Robustness of the Proposed Recommendation Method. The TOP 10 recommendation lists for the user 119526 when the relay depth is 3 are given in Table 2. The rating information for items listed on only one list is provided on the right side. With the weighted method, ratings for items recommended by users with low credibility will have less contributions when integrating the rating scores; meanwhile the aggregated rating scores will have low credibility. As an example, item 3132 in Table 2 for user 119526 has peers [39476, 48833, 50891, 66751] with rating scores [3.5, 5.0, 5.0, 5.0]. Their credibility values are [0.26, 0, 0.01, 0.03]. With the non-weighted method, item 3132 has a score of 4.76 and is listed in TOP 10. With the weighted method, it has the score 4.3 and is excluded from the top list. This is due to the rating 3.5 has much higher credibility value comparing with other ratings. Item 15639 is on the top of the list with the weighted method but it is not on the TOP 10 list with the non-weighted method. Item 15639 has ratings [4.0, 5.0, 4.5] from users [17626, 44248, 47110]. Their credibility values are [0.1, 0.38, 0.75]. With the weighted method, the recommended rating is 4.8474. The ratings 4.5 and 5.0 have more contribution comparing with the rating 4.0 as they have different credibility values. The first example shows how the weighted method filters out the items with high ratings recommended by users with low credibility values. The second example shows how the weighted method pushes up the items with recommended ratings which include both low ratings recommended by users with low credibility values and high ratings recommended by users with high credibility values.

Table 2. TOP 10 items recommended to user 119526

\(S(r_{nw})\) and \(S(r_w)\) denote the set of ratings contributing to the TOP 10 recommendations with the non-weighted and the weighted method, respectively.

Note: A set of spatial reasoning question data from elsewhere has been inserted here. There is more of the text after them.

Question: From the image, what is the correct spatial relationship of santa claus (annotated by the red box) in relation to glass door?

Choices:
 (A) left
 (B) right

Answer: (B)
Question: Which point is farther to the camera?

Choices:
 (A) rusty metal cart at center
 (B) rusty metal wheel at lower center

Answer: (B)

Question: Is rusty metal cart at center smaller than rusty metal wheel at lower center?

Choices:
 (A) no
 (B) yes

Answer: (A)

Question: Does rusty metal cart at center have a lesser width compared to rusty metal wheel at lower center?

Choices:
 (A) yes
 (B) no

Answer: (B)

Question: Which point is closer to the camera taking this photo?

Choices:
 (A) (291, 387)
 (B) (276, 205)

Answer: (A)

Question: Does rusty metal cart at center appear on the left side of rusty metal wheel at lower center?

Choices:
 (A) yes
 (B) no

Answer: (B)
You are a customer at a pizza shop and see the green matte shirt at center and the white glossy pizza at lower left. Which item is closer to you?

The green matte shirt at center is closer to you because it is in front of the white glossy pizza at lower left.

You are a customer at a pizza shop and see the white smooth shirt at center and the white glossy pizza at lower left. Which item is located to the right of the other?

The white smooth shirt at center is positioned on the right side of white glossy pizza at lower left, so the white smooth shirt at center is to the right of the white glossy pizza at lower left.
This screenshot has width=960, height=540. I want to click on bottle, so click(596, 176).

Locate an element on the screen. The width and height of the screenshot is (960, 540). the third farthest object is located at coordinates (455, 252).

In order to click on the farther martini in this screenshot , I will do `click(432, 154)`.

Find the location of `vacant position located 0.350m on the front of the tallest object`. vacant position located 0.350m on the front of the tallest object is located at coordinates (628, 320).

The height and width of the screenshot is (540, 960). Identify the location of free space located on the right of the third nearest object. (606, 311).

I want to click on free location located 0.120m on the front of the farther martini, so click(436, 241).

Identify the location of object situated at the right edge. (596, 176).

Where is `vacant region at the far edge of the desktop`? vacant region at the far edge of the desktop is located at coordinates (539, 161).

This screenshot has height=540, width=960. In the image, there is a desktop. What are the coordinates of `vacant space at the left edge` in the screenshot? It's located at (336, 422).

On average, the ratio between the number of ratings in \(S(r_{nw})-S(r_w)\) and the total number of ratings in \(S(r_{nw})\) is 57%, 73%, and 82%, and the average credibility value of ratings in \(S(r_w)-S(r_{nw})\) is 14%, 22% and 17% higher than that in \(S(r_{nw}) - S(r_w)\) for 1, 2, 3 relay depth, respectively. The incorporation of the credibility of ratings in the peer-based recommendation can help to improve the robustness of the recommendation result.

5 Related Work

Most of the user behaviour investigations focus on detecting identified types of spammers or attackers [3, 4]. [5] evaluates users’ knowledge according to ratings and followers. Both the rating and rating confidence are calculated in [6]. The “rating confidence” is calculated as a combination of the trust value, rating similarity and social similarity between two users. These methods do not take users’ rating behaviour into account. The concept of Trust has been adopted to form a trusted neighbourhoods to provide recommendations. The proposed method in [7] creates a category-specific social trust neighbourhood. [8] differentiates the influential power of different recommending friends. The trust value is usually calculated based on evidences which may be unavailable in most social rating datasets. Different from existing work, we consider the whole set of users’ credibility according to their rating behaviour in the recommendation calculation.

6 Conclusion

In this work, we develop a peer-based relay recommendation approach by incorporating the credibility of users’ ratings. The credibility of users’ ratings are evaluated based on their rating behaviour. Recommendation is calculated by integrating the credibility values of ratings of social peers in a relay style. Experimental results show that the incorporating of users’ credibility helps to improve the robustness of the peer-based recommendation.